Textabschnitt ->
>>>>
Schwelgern 1 gehört zu den modernsten Hochöfen der Welt mit einer potentiellen Leistung von 10.000 t pro Tag. An den Blasformen wurden im Laufe des Projekts 40 SIP-Boxen (grau-blau im Bild) installiert, welche starke, diskontinuierliche Impulse mit technischem Sauerstoff in das Koksbett injizieren, um eine bestmögliche Tiefenwirkung zu erzielen. | Foto: thyssenkrupp AT.PRO tec GmbH
Die thyssenkrupp AT.PRO tec GmbH ist bekannt für die Entwicklung des Sequenz-Impuls-Prozesses. Zur Anwendung gekommen an Kupolöfen konnte er deren Wirtschaftlichkeit in der Vergangenheit deutlich steigern. In über 10 Jahren Entwicklungsarbeit mit Schubert & Salzer Control Systems als Partner gelang es Dr. Rainer Klock und dem Team der AT.PRO tec, die SIP-Technologie mithilfe von Gleitschieberventilen auch an Hochöfen zum Einsatz zu bringen – im Ergebnis werden so bis zu 100 kg CO2 pro produzierter Tonne Roheisen eingespart.
Ein Fachbeitrag von Sandro Caravita, Schubert & Salzer Control Systems GmbH
Die Geschichte des Hochofenprozesses ist eine lange Geschichte großer Innovationen und technischer Verbesserungen. Immer wieder gab es mutige Innovatoren die bereit waren, gängige Verfahren in Frage zu stellen, um den Herstellungsprozess von Roheisen weiter zu optimieren. So schaffte es Abraham Darby z.B. im 18. Jahrhundert Koks anstelle von Holzkohle einzusetzen, wodurch die Hochöfen deutlich größer und effizienter wurden. Im 19. Jahrhundert gelang Edward Alfred Cowper ein Innovationssprung bei den neu aufkommenden Winderhitzern. Die sogenannten „Cowper“ sind heute Bestandteil jeder Hochofenanlage.
<<<<
Datenauszug ->
>>>>
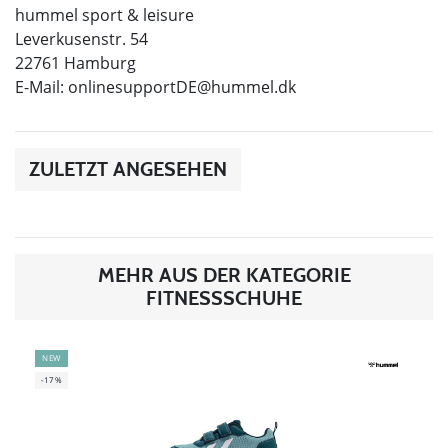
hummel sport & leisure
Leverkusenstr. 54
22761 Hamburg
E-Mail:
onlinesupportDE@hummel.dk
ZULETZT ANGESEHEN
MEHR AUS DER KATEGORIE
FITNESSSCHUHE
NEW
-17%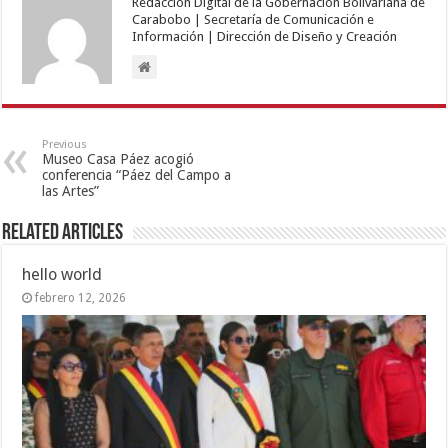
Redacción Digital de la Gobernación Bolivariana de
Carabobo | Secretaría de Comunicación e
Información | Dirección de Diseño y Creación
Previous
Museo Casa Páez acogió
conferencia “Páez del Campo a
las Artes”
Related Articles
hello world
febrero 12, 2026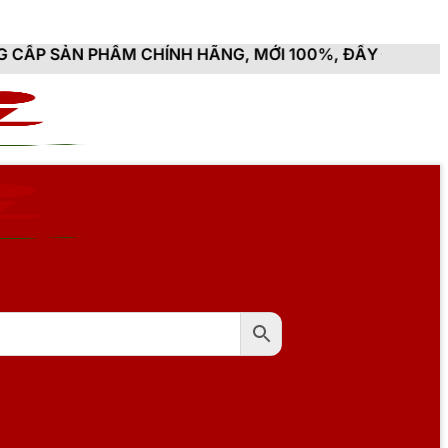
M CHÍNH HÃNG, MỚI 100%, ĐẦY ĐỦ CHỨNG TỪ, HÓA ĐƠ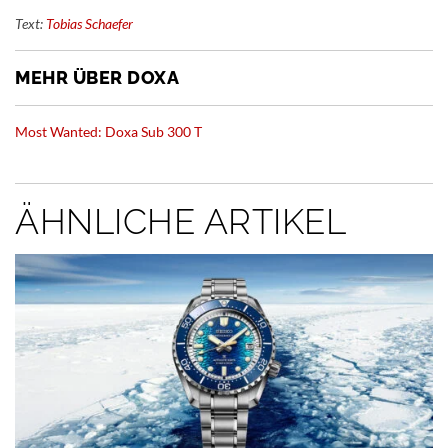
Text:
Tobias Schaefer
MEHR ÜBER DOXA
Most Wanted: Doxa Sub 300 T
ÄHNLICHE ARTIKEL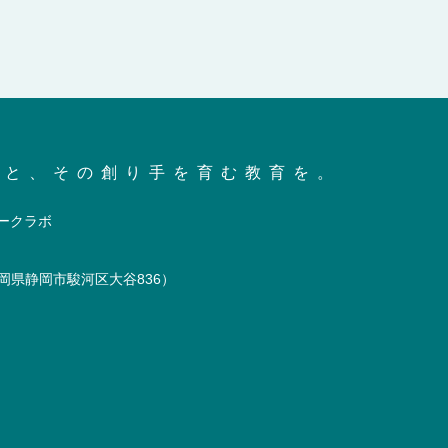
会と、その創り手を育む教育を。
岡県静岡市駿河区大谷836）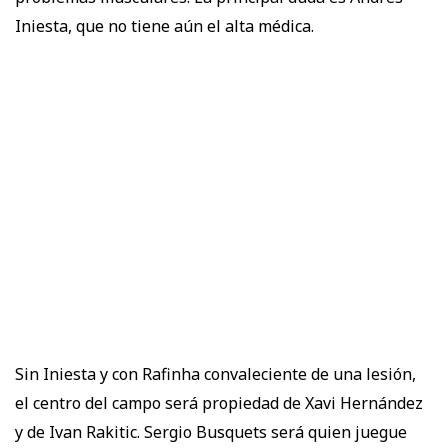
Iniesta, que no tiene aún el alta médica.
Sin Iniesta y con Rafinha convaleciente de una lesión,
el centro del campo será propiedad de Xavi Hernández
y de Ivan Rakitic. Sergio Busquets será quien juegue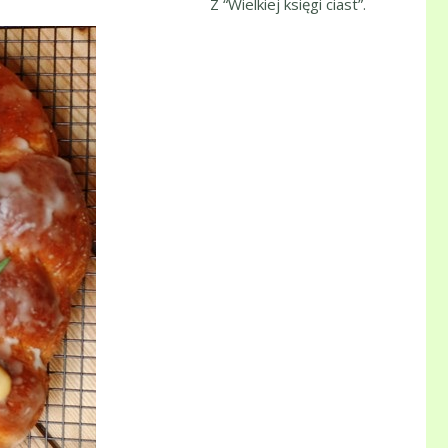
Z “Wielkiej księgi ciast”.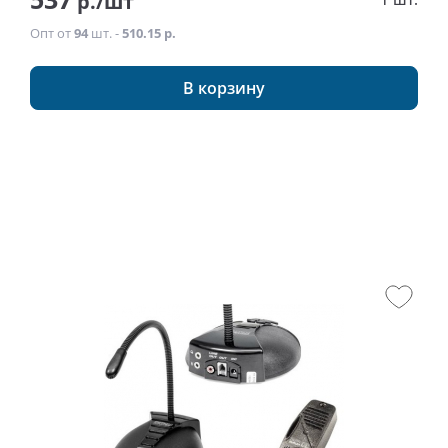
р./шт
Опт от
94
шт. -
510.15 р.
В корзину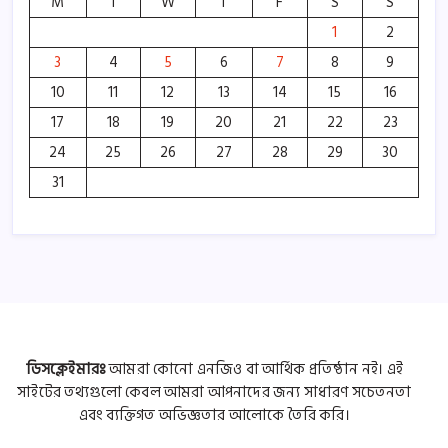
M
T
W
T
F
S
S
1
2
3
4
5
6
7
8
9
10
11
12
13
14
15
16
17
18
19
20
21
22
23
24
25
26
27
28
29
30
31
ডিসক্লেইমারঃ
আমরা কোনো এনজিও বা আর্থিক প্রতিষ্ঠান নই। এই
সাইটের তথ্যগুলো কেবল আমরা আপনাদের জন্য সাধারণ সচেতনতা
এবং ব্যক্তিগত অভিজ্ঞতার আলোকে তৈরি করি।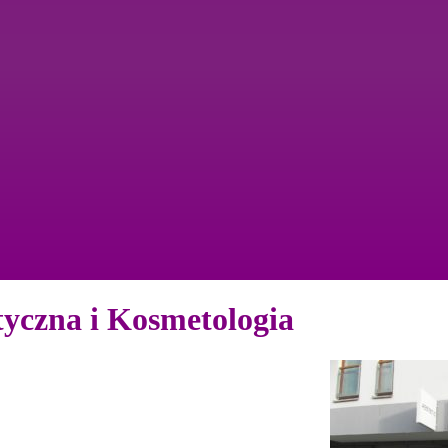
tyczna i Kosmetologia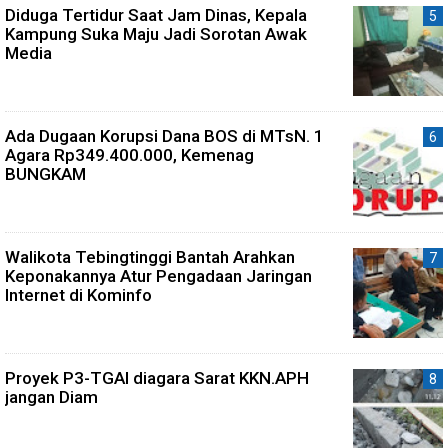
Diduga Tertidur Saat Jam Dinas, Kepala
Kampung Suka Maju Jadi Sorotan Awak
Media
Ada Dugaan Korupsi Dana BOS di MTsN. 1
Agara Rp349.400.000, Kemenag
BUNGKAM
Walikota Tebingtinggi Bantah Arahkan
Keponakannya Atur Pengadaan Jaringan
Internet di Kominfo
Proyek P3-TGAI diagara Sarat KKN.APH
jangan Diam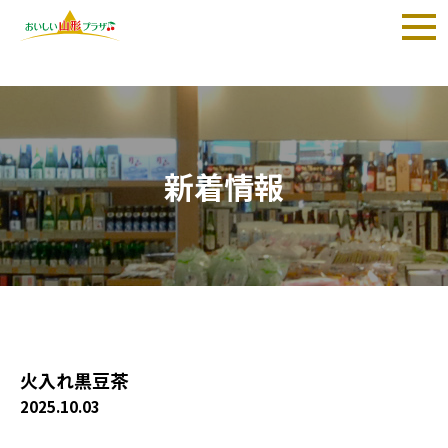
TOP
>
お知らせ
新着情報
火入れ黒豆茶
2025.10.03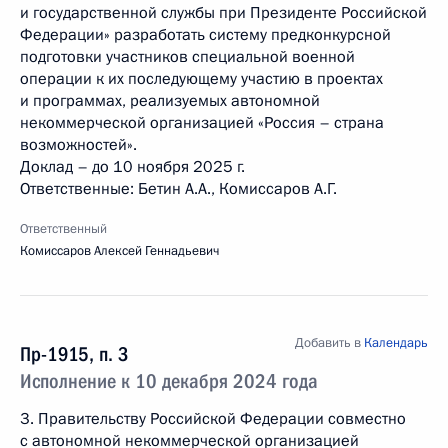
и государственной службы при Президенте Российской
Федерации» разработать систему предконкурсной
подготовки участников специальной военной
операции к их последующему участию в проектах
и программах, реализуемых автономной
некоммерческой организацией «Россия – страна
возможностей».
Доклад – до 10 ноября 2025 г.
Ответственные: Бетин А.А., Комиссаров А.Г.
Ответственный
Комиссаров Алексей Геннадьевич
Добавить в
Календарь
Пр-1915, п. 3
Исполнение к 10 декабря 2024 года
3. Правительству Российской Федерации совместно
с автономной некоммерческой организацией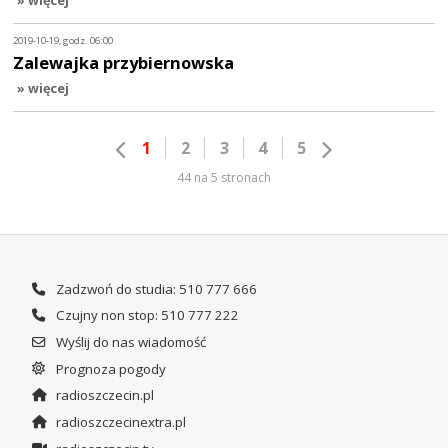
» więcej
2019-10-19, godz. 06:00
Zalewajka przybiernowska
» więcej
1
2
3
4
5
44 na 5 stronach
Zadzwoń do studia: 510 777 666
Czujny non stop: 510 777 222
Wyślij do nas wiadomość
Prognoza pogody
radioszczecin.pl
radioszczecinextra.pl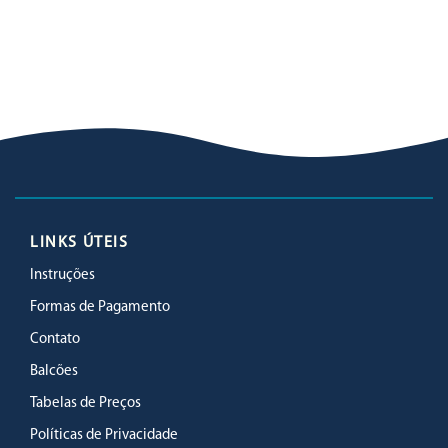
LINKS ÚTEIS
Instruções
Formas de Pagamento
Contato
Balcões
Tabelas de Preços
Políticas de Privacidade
<<<<
Arbeitsauftrag 1 ->
Gib den Textabschnitt über die SIP-Technologie an Hochöfen wortgetreu wieder, beginnend bei „Ein Fachbeitrag von“ und endend bei „Bestandteil jeder Hochofenanlage.“.
Arbeitsauftrag 2 ->
Führe den Textabschnitt über die SIP-Technologie an Hochöfen im Anschluss an seinen letzten Satz weiter.
Die Datensätze haben mit dem Textabschnitt nichts zu tun.

Schriftliche Antwort 1 ->
Ein Fachbeitrag von Sandro Caravita, Schubert & Salzer Control Systems GmbH
Die Geschichte des Hochofenprozesses ist eine lange Geschichte großer Innovationen und technischer Verbesserungen. Immer wieder gab es mutige Innovatoren die bereit waren, gängige Verfahren in Frage zu stellen, um den Herstellungsprozess von Roheisen weiter zu optimieren. So schaffte es Abraham Darby z.B. im 18. Jahrhundert Koks anstelle von Holzkohle einzusetzen, wodurch die Hochöfen deutlich größer und effizienter wurden. Im 19. Jahrhundert gelang Edward Alfred Cowper ein Innovationssprung bei den neu aufkommenden Winderhitzern. Die sogenannten „Cowper“ sind heute Bestandteil jeder Hochofenanlage.

Schriftliche Antwort 2 ->
Mit dem „Sequenz-Impuls-Prozess mit induzierten Stoßwellen“ erreicht der Hochofen nun die nächste Stufe der Evolution. Hinter dem SIP-Verfahren stehen die thyssenkrupp AT.PRO tec GmbH und der heutige Geschäftsführer Dr. Rainer Klock. Als Team entwickelten sie die Technologie über einen Zeitraum von mehr als 10 Jahren so weiter, dass ihr Einsatz am Hochofen überhaupt erst möglich wurde. Die Mitarbeiter von AT.PRO tec bündeln heute hochspezialisiertes Expertenwissen aus Wissenschaft und Industrie zum Einsatz von Gasen in Schmelzprozessen.
Der zugrundeliegende Gedanke des neuen Verfahrens ist es, die tiefer im Ofeninneren gelegenen Bereiche zu aktivieren. Bei der derzeitigen Verfahrenstechnik blockieren nicht vollständig reagierte Feinpartikel das Koksbett, wodurch die Gasströmung und die Hitze nicht tief genug in den Ofen eindringen können. Es entsteht ein Kegel aus Koks, der sogenannte „Tote Mann“.
Die Lösung: Starke, diskontinuierliche Impulse ermöglichen die notwendige Tiefenwirkung des technischen Sauerstoffs. Das kurzzeitige, lokale Überangebot an Sauerstoff ermöglicht eine vollständigere chemische Umsetzung der Feinpartikel – auch tief im Koksbett. Die mit den Impulsen einhergehenden Stoßwellen brechen Verkrustungen an dieser Stelle auf und vermischen den Inhalt durch starke Turbulenzen. Sie sorgen dadurch für eine gleichmäßigere Durchgasung und einen besseren Abfluss des flüssigen Metalls und der Schlacke.
Phase 1: ASIPGO – Das Verbund-Forschungsprojekt von thyssenkrupp und der RWTH Aachen (2007-2011)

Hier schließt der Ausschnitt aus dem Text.